**SUPPLIED DATA:**
-*-*-

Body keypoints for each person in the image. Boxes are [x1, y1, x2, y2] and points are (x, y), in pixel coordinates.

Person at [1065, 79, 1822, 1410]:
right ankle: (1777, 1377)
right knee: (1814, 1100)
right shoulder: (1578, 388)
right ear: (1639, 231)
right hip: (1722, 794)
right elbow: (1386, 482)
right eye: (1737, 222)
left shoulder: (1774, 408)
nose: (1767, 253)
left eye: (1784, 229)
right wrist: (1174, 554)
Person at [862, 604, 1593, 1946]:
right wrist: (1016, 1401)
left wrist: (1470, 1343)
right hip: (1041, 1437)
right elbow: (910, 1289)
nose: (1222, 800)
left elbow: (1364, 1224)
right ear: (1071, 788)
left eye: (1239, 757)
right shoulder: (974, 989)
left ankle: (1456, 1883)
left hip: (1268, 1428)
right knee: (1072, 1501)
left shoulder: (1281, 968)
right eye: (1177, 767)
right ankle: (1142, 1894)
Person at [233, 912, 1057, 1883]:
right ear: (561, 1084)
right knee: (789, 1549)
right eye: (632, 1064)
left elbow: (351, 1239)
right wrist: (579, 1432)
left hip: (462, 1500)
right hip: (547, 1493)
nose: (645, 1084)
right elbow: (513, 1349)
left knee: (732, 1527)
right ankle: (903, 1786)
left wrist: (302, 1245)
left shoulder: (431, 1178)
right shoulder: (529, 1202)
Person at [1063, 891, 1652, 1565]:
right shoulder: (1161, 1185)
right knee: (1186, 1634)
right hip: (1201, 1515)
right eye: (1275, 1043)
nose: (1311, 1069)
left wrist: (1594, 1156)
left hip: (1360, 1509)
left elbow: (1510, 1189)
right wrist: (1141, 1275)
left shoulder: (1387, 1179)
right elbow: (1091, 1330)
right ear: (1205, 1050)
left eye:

-*-*-

**PROBLEM DESCRIPTION:**
Your task is to quote, without any alteration, the lines running from the top of the records to the line that holds "right wrist: (579, 1432)", both included.

**OUTPUT FOR THIS EXERCISE:**
Body keypoints for each person in the image. Boxes are [x1, y1, x2, y2] and points are (x, y), in pixel coordinates.

Person at [1065, 79, 1822, 1410]:
right ankle: (1777, 1377)
right knee: (1814, 1100)
right shoulder: (1578, 388)
right ear: (1639, 231)
right hip: (1722, 794)
right elbow: (1386, 482)
right eye: (1737, 222)
left shoulder: (1774, 408)
nose: (1767, 253)
left eye: (1784, 229)
right wrist: (1174, 554)
Person at [862, 604, 1593, 1946]:
right wrist: (1016, 1401)
left wrist: (1470, 1343)
right hip: (1041, 1437)
right elbow: (910, 1289)
nose: (1222, 800)
left elbow: (1364, 1224)
right ear: (1071, 788)
left eye: (1239, 757)
right shoulder: (974, 989)
left ankle: (1456, 1883)
left hip: (1268, 1428)
right knee: (1072, 1501)
left shoulder: (1281, 968)
right eye: (1177, 767)
right ankle: (1142, 1894)
Person at [233, 912, 1057, 1883]:
right ear: (561, 1084)
right knee: (789, 1549)
right eye: (632, 1064)
left elbow: (351, 1239)
right wrist: (579, 1432)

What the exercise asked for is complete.